Pull out every line of the material below that contains the string "Speedy", and copy each one in full.

** Start Task material **

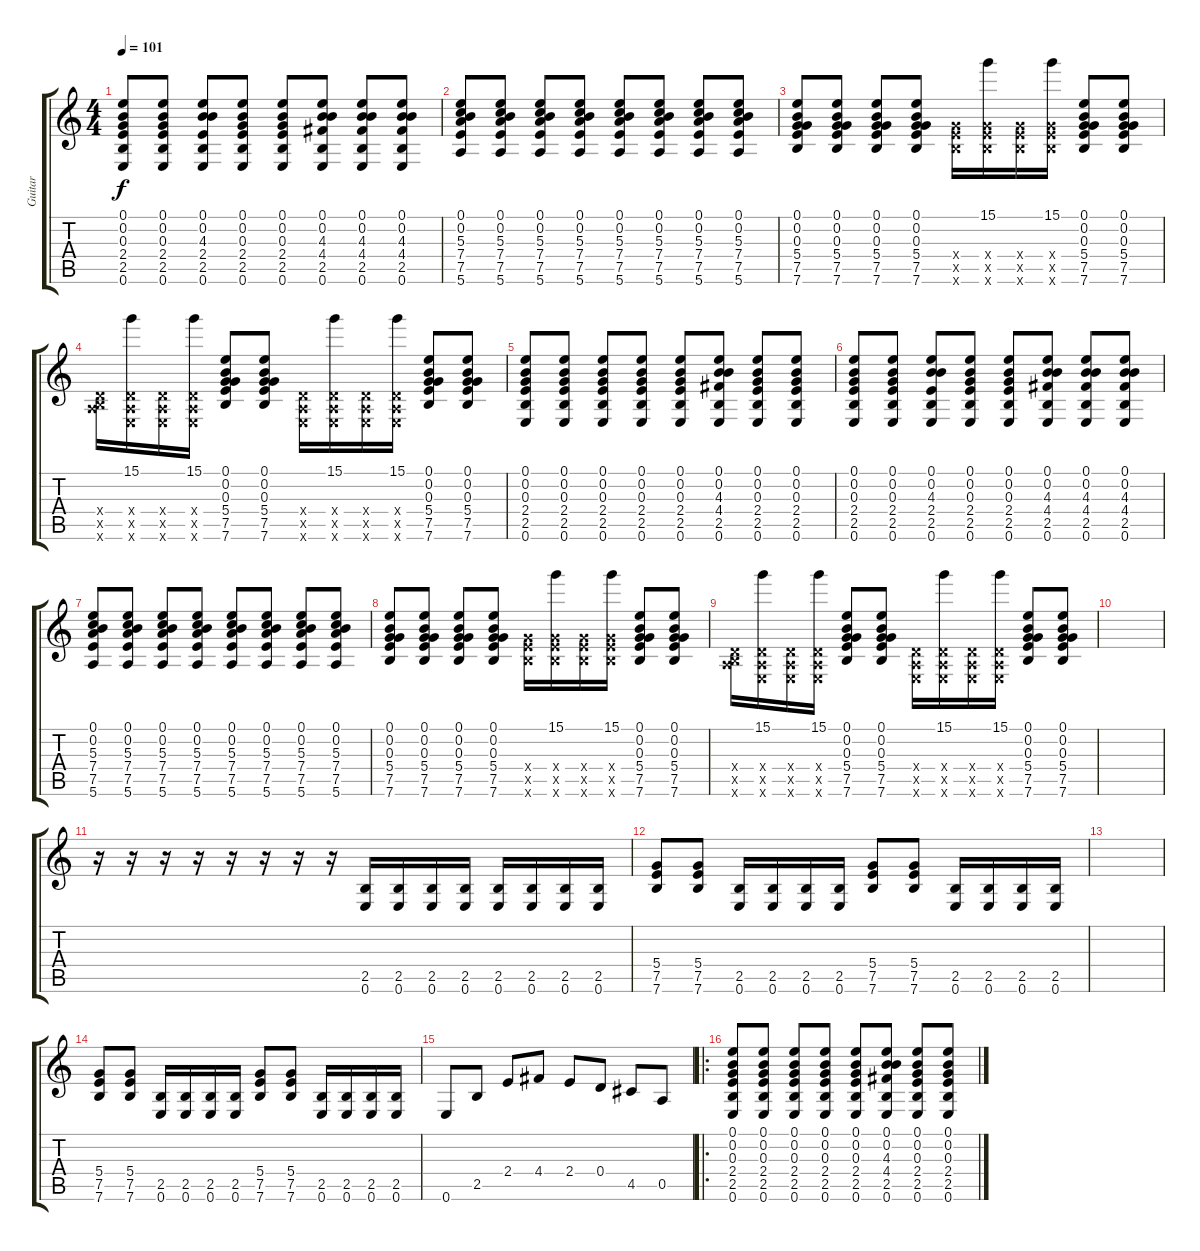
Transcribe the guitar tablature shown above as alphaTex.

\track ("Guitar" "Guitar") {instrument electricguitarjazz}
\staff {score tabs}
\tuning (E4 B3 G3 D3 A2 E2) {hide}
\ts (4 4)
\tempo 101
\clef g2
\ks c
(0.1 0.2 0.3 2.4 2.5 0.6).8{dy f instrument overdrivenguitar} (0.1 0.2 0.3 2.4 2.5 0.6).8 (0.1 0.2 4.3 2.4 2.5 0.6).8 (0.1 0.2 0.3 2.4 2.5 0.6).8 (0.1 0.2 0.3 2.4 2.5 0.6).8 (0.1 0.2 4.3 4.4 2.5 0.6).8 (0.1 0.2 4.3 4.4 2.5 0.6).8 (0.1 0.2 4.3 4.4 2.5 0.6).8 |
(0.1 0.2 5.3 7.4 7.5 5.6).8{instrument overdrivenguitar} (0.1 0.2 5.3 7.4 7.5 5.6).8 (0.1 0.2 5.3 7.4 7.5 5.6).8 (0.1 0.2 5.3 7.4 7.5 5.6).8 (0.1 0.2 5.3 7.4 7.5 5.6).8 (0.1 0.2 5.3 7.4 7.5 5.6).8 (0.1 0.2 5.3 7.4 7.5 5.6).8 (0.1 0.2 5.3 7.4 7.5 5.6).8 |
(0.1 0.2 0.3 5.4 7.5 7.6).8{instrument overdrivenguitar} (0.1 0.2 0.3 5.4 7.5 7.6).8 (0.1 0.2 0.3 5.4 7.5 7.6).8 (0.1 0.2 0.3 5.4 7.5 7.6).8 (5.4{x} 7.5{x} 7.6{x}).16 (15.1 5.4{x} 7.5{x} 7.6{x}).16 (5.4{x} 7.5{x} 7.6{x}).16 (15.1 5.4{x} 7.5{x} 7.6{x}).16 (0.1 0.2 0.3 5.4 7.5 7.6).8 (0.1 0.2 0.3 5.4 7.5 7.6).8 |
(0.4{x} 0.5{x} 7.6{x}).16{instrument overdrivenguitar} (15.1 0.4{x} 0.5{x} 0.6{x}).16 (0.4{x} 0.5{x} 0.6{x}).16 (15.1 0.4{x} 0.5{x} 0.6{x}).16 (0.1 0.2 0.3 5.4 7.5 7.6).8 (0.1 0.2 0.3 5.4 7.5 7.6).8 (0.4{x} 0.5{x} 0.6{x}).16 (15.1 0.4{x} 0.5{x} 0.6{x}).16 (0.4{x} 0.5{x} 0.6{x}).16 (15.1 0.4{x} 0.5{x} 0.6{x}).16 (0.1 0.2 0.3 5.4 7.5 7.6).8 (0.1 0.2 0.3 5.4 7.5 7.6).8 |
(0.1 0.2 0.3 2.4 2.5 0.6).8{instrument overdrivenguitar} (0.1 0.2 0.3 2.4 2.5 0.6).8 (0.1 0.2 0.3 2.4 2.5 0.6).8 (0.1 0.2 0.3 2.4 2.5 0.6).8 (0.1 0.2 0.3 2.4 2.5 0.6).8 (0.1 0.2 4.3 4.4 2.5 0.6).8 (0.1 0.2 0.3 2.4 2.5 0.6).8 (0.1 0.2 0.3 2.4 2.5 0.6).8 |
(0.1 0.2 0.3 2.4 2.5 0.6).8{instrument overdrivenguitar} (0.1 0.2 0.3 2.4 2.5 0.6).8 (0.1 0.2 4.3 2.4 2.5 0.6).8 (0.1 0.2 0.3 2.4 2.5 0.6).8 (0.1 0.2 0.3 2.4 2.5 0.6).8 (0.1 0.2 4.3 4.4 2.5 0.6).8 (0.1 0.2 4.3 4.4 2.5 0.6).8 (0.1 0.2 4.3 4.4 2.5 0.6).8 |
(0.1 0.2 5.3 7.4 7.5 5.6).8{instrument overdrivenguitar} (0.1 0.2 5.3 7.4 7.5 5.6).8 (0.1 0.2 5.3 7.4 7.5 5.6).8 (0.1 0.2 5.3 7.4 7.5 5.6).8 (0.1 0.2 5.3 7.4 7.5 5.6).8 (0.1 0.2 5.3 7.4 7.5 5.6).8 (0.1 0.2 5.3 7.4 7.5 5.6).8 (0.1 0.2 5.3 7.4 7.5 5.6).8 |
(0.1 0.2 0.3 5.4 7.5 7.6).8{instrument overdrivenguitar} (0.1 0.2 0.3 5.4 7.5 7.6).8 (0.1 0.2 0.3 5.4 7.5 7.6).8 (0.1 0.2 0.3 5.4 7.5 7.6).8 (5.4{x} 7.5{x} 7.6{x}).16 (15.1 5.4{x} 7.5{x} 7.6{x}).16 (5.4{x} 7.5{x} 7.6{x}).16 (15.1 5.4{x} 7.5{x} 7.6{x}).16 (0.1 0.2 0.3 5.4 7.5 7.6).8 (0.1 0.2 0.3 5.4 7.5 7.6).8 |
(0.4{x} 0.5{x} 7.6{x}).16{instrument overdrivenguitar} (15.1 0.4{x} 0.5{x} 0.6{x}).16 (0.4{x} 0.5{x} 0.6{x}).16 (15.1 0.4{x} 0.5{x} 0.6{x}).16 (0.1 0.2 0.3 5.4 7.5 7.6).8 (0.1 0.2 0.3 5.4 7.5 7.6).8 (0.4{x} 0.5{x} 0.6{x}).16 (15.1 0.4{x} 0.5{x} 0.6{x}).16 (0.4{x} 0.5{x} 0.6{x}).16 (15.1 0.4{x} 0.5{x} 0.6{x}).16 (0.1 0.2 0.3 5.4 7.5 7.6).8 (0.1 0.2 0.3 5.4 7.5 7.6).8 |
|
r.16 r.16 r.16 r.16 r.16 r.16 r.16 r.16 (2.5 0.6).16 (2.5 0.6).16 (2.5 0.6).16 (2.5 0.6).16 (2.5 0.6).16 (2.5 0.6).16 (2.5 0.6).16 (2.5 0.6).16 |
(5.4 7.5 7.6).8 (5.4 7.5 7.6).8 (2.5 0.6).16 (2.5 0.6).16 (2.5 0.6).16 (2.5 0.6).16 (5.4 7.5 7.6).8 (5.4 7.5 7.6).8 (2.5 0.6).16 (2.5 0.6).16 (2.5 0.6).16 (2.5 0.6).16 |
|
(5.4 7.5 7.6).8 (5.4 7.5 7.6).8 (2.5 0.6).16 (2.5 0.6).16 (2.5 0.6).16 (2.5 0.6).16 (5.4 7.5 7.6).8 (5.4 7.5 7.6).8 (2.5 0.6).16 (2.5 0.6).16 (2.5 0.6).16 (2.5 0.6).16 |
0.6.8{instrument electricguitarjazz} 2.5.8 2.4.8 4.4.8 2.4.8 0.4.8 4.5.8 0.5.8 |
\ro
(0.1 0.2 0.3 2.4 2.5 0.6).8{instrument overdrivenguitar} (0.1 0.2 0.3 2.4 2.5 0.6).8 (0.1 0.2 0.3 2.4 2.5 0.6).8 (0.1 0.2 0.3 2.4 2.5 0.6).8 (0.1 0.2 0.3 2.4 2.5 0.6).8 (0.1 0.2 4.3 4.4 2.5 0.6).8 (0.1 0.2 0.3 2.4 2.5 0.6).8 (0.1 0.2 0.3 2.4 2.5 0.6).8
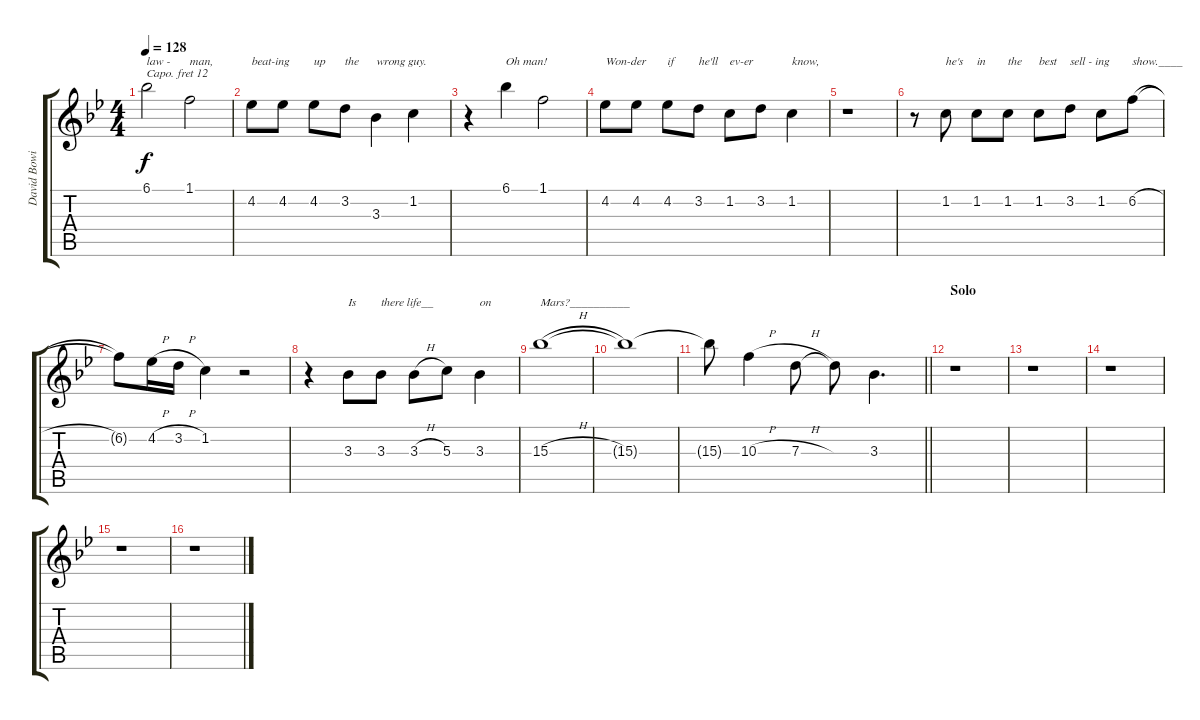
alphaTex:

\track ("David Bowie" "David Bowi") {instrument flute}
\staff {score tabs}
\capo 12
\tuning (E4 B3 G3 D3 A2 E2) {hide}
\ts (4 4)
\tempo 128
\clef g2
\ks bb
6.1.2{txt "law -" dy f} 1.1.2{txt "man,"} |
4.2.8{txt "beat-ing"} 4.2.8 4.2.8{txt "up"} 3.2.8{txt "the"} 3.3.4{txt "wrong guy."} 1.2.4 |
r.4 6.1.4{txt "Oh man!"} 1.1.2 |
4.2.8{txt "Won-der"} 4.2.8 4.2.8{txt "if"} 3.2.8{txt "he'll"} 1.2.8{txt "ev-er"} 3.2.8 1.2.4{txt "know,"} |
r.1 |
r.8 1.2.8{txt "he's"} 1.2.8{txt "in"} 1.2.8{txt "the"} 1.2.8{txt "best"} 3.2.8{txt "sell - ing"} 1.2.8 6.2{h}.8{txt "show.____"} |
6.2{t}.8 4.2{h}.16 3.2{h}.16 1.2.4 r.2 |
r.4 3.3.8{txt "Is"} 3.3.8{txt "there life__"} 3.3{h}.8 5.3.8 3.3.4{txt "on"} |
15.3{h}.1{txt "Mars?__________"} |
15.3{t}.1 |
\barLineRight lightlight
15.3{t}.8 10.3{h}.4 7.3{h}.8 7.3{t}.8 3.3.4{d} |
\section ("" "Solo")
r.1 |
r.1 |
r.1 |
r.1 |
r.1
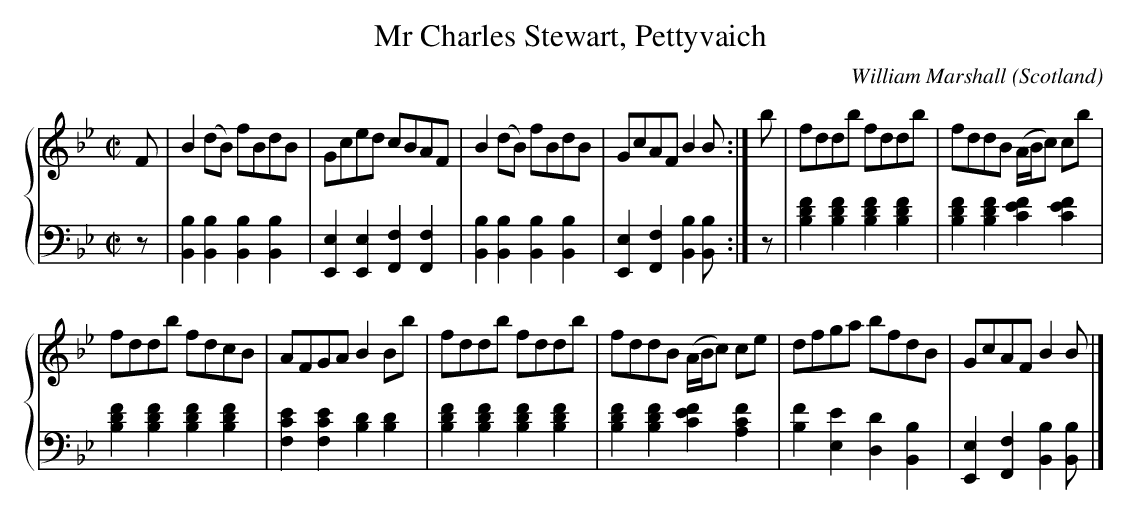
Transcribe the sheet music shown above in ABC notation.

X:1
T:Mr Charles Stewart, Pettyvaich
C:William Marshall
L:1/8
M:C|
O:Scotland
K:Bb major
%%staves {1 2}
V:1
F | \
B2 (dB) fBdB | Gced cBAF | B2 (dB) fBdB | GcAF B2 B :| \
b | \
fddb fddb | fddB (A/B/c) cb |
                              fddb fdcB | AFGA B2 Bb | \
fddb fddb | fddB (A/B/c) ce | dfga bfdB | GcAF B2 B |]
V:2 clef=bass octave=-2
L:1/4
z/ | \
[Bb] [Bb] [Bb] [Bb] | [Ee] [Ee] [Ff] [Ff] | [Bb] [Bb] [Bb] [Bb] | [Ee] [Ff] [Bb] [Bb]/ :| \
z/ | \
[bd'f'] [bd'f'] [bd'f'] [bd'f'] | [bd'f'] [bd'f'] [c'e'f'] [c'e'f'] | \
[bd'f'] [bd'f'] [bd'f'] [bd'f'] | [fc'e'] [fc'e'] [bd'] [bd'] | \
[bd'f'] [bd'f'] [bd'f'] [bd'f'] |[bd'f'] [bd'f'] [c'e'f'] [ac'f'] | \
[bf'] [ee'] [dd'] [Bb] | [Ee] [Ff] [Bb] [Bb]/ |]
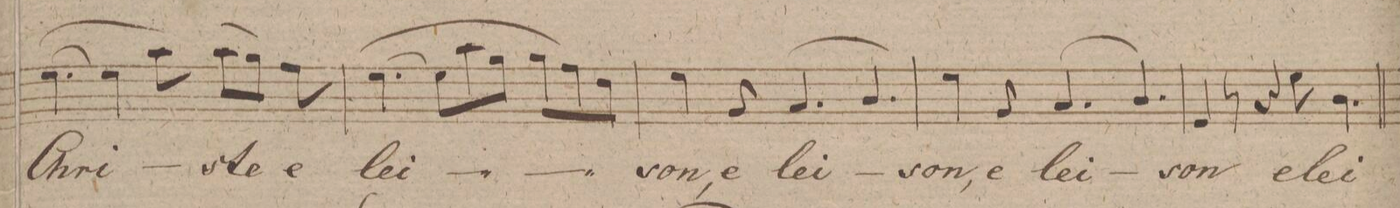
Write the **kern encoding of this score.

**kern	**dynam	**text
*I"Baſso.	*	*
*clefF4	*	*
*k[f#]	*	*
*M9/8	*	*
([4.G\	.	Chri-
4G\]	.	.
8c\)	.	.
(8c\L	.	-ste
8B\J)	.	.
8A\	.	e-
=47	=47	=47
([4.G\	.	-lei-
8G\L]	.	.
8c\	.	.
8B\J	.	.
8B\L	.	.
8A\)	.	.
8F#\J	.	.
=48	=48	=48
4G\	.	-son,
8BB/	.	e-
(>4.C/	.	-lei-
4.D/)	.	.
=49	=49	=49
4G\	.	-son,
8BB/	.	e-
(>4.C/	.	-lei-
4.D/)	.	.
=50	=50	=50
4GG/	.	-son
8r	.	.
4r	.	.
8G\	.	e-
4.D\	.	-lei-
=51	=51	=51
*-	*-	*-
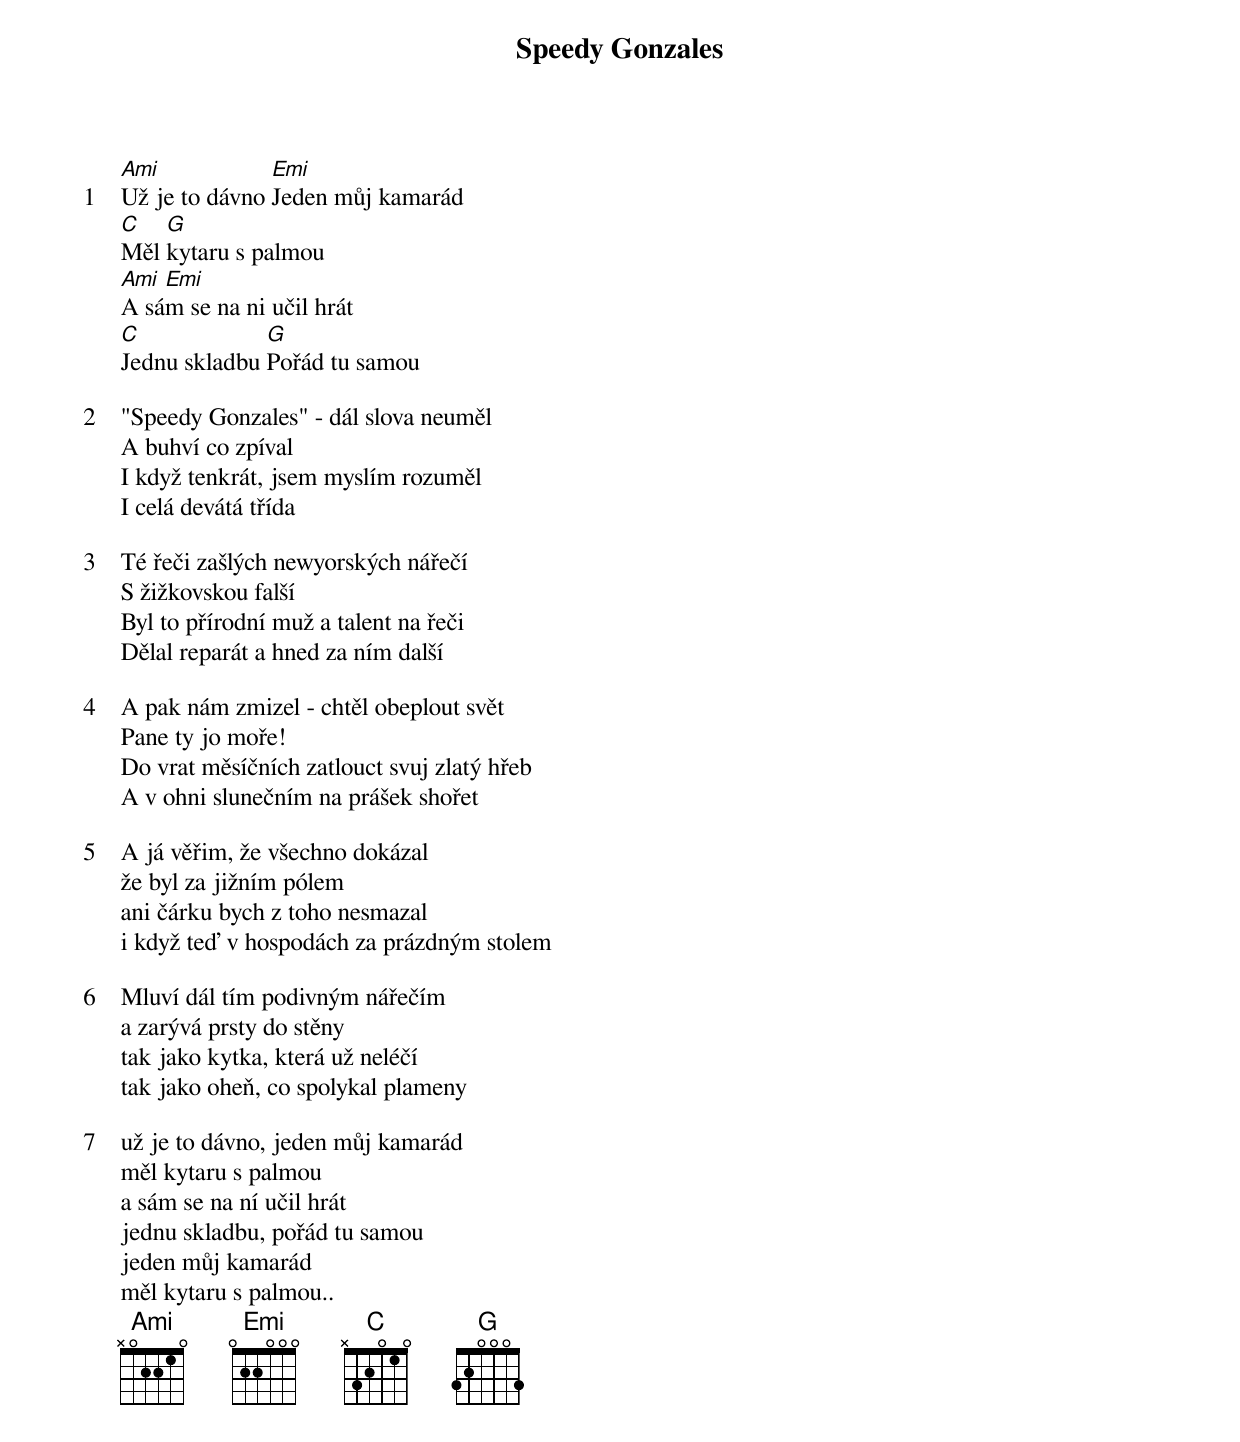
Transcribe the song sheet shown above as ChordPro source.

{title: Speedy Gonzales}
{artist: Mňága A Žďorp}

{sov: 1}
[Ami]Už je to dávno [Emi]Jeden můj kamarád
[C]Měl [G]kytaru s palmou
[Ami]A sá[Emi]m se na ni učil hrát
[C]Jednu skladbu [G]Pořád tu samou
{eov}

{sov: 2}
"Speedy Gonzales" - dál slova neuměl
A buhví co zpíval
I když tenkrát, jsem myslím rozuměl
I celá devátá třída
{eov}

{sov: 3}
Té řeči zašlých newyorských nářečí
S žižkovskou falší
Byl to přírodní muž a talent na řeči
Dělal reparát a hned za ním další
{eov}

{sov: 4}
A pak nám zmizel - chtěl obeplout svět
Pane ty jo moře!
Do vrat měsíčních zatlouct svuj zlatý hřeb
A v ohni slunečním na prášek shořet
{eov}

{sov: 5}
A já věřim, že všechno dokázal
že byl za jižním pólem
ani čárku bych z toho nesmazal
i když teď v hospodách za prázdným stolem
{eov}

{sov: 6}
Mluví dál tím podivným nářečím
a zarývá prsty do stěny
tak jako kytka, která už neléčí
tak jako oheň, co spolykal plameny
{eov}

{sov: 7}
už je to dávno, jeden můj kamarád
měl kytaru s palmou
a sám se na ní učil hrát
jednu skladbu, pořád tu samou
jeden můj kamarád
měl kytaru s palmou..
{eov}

** End Task material **

→ The solution:
{title: Speedy Gonzales}
"Speedy Gonzales" - dál slova neuměl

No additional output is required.